Collection entries:
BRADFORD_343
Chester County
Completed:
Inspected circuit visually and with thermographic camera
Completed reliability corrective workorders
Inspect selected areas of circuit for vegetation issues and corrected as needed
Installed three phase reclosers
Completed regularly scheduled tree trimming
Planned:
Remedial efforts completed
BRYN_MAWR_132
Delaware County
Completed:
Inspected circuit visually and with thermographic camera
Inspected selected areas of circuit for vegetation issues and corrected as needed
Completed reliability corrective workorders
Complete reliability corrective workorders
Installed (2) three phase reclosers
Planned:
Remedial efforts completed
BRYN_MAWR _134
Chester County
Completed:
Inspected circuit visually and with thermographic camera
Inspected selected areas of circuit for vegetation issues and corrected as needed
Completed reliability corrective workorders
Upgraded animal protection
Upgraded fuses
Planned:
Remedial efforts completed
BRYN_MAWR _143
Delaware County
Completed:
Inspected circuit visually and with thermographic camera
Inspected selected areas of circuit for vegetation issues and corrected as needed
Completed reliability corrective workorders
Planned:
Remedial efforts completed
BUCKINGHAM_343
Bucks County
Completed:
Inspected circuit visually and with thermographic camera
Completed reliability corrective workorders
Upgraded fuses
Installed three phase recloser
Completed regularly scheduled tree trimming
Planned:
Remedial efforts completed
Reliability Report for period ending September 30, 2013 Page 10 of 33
--
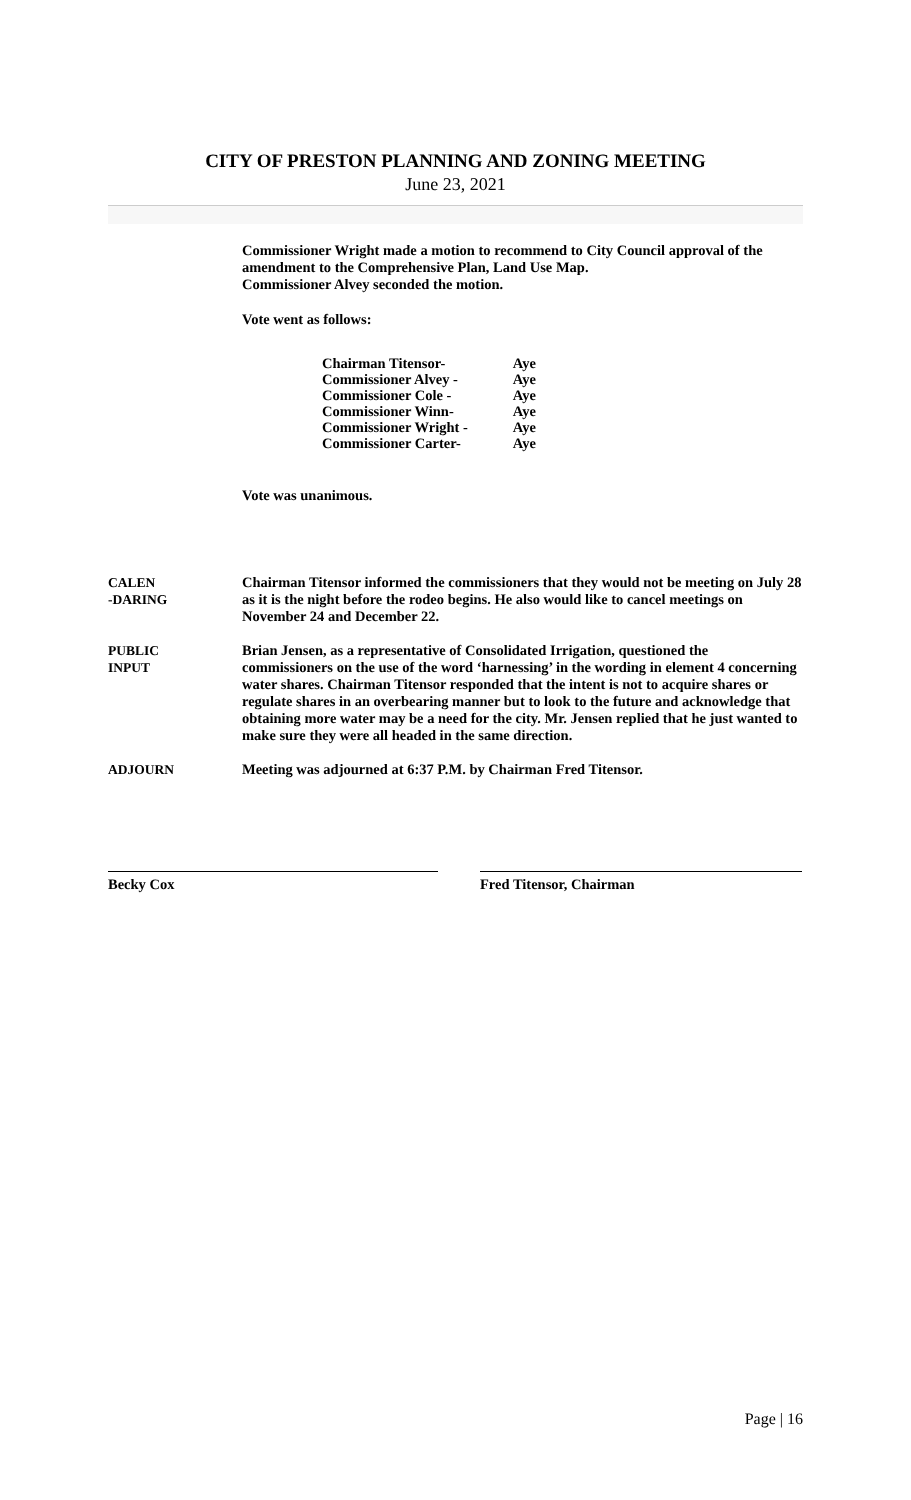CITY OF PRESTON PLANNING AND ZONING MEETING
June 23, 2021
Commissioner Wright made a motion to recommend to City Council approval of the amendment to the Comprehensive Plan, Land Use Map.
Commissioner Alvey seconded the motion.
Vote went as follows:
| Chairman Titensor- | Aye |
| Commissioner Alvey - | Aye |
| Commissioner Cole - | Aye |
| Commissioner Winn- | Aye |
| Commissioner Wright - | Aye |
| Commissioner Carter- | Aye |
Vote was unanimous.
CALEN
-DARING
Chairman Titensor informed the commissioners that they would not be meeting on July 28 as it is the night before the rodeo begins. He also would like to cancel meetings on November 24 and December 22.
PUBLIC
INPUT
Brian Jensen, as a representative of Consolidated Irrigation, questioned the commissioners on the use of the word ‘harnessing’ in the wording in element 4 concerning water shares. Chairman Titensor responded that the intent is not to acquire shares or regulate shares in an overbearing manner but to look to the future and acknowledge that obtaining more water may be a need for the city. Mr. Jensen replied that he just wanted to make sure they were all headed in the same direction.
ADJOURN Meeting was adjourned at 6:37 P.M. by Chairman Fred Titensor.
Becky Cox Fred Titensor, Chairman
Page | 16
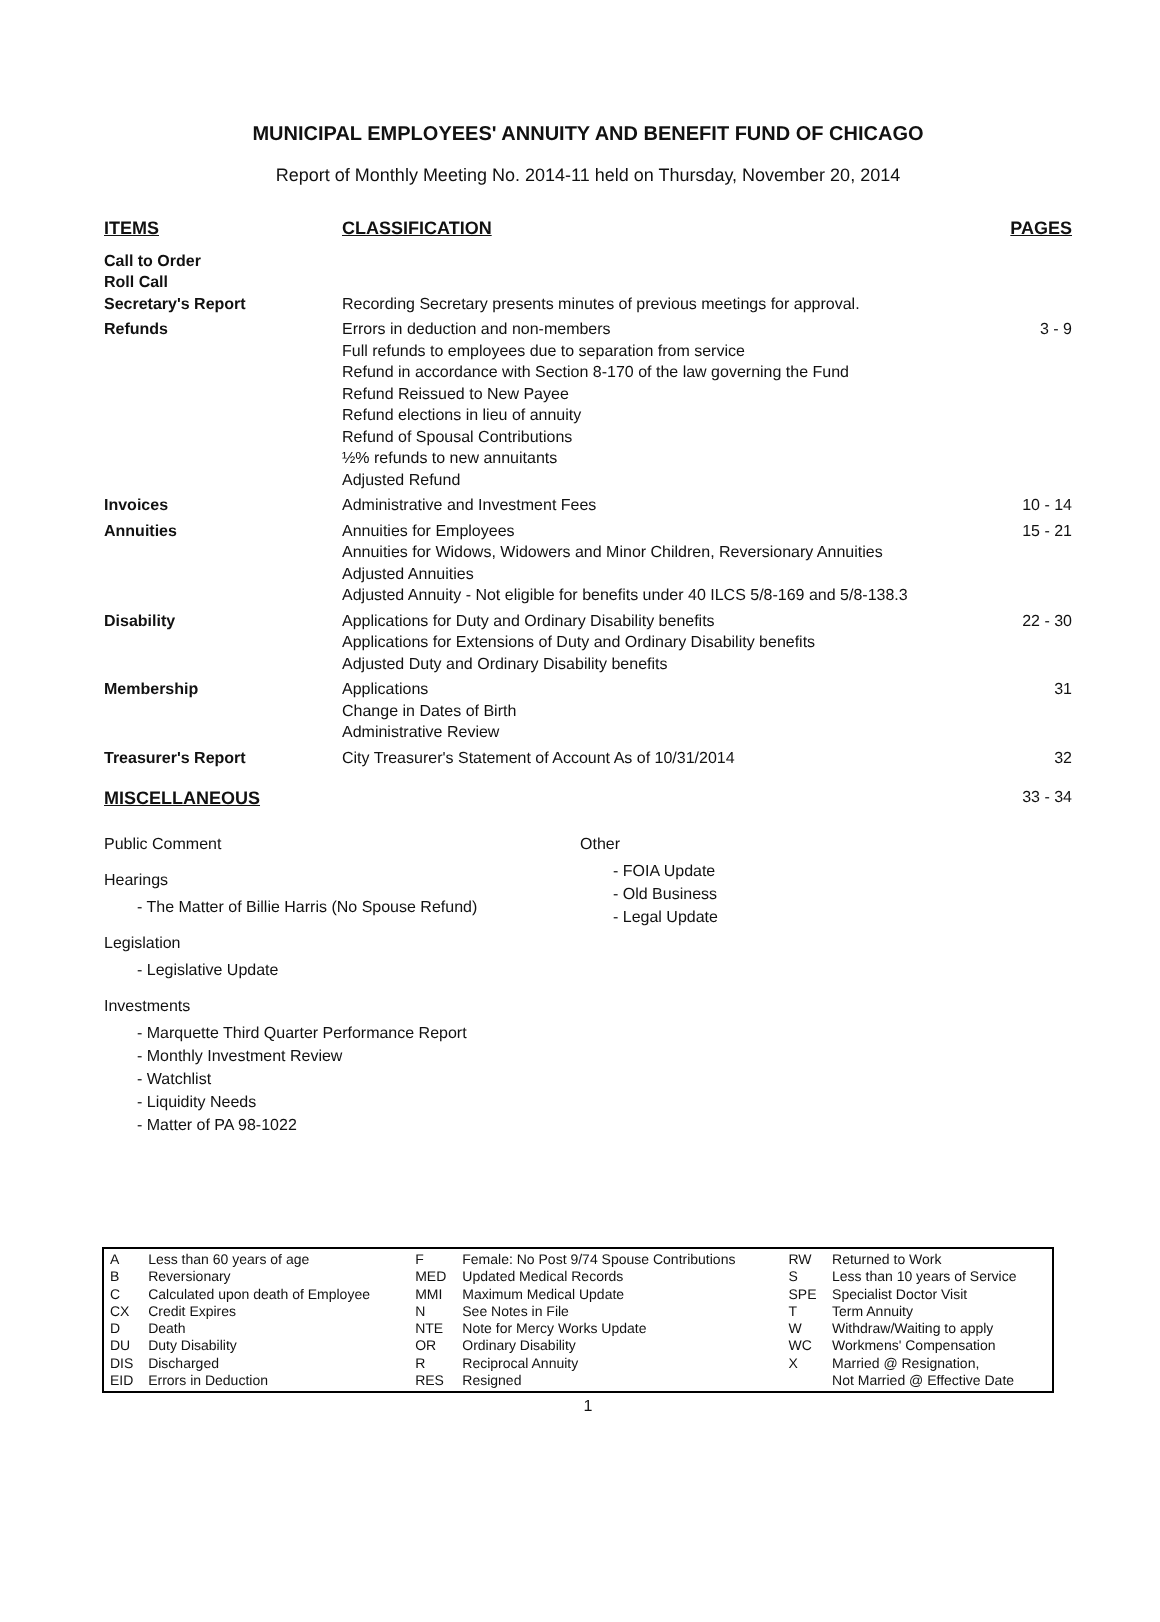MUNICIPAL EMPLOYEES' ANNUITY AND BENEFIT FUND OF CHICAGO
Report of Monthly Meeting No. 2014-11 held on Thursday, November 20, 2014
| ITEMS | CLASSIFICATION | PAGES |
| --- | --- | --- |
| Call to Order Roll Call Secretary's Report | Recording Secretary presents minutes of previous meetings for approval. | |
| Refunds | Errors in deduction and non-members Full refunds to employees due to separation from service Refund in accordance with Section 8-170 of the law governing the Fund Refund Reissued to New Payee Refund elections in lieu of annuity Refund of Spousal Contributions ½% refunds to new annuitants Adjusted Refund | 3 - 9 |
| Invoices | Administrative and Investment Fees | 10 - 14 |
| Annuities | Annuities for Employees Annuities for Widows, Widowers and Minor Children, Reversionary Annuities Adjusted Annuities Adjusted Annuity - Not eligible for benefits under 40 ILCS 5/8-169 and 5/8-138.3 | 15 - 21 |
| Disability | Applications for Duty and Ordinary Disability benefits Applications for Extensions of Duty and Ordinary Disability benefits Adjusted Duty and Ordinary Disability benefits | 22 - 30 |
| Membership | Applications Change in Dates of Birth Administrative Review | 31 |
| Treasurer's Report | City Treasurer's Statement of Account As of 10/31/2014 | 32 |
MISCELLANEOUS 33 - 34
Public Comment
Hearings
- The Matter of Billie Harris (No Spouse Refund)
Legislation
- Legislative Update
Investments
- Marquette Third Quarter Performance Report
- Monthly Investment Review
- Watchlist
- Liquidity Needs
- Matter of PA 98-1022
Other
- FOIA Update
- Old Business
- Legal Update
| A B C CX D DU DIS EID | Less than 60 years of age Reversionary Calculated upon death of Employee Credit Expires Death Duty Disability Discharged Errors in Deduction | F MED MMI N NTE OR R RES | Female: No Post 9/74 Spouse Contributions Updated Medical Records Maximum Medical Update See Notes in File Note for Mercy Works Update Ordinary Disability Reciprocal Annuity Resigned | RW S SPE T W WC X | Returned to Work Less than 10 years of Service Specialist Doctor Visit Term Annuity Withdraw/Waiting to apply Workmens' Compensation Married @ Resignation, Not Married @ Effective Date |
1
--
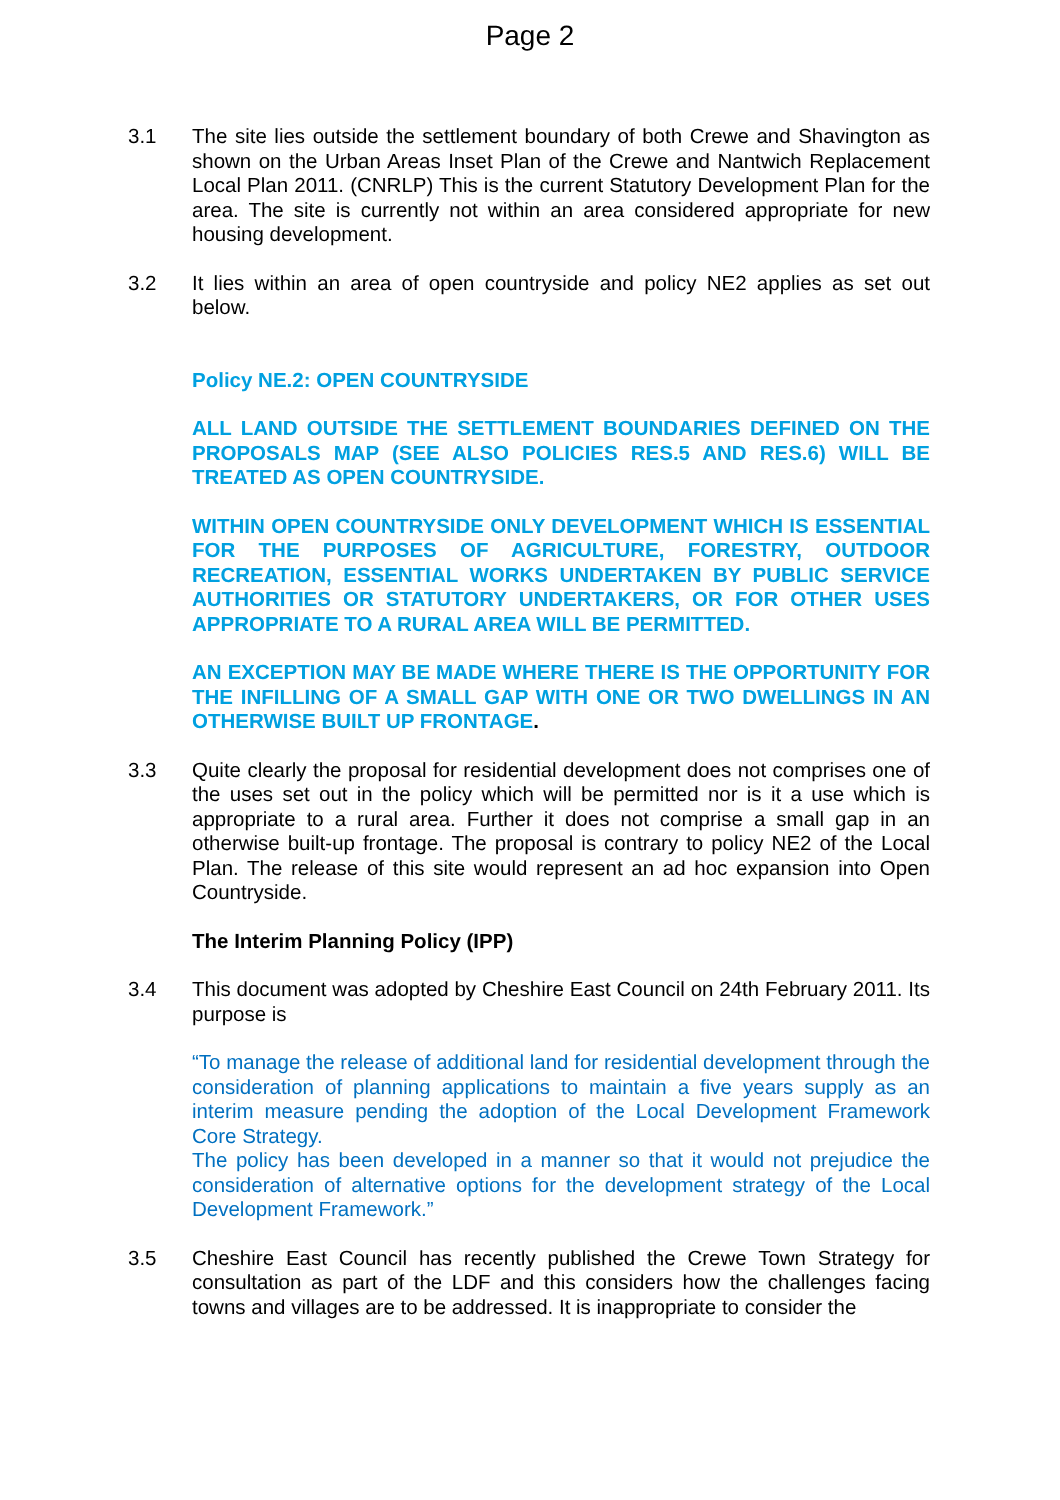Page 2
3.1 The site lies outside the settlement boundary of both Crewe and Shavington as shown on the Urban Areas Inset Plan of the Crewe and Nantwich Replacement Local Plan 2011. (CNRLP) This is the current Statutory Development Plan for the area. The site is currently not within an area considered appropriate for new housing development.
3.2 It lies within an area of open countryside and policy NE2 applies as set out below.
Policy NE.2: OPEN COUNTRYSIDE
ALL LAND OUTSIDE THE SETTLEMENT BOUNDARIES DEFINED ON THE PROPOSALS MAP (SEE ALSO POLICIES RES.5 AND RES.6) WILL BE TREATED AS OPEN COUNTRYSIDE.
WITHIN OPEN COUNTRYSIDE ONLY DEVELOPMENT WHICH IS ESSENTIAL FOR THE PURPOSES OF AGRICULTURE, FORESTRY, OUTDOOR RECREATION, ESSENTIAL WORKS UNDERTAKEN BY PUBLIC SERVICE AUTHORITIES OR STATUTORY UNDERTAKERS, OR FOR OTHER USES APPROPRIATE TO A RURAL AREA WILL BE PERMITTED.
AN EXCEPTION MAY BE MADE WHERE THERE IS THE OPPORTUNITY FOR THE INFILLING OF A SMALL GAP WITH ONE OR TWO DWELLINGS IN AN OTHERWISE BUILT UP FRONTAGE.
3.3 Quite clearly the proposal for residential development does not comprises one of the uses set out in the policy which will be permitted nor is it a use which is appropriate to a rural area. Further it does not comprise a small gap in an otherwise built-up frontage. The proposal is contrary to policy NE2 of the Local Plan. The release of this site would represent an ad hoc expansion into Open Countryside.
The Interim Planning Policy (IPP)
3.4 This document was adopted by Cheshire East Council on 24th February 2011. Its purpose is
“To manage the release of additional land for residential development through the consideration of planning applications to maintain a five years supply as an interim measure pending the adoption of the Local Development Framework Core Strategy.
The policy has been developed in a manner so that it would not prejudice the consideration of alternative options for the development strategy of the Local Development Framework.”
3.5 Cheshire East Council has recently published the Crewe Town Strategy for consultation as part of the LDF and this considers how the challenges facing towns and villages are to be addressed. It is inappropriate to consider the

- EXERCISE INSTRUCTIONS:
Would you filter the entries above and keep each line that has the word "reclosers"?

- RESPONSE FOR THIS EXERCISE:
Installed three phase reclosers
Installed (2) three phase reclosers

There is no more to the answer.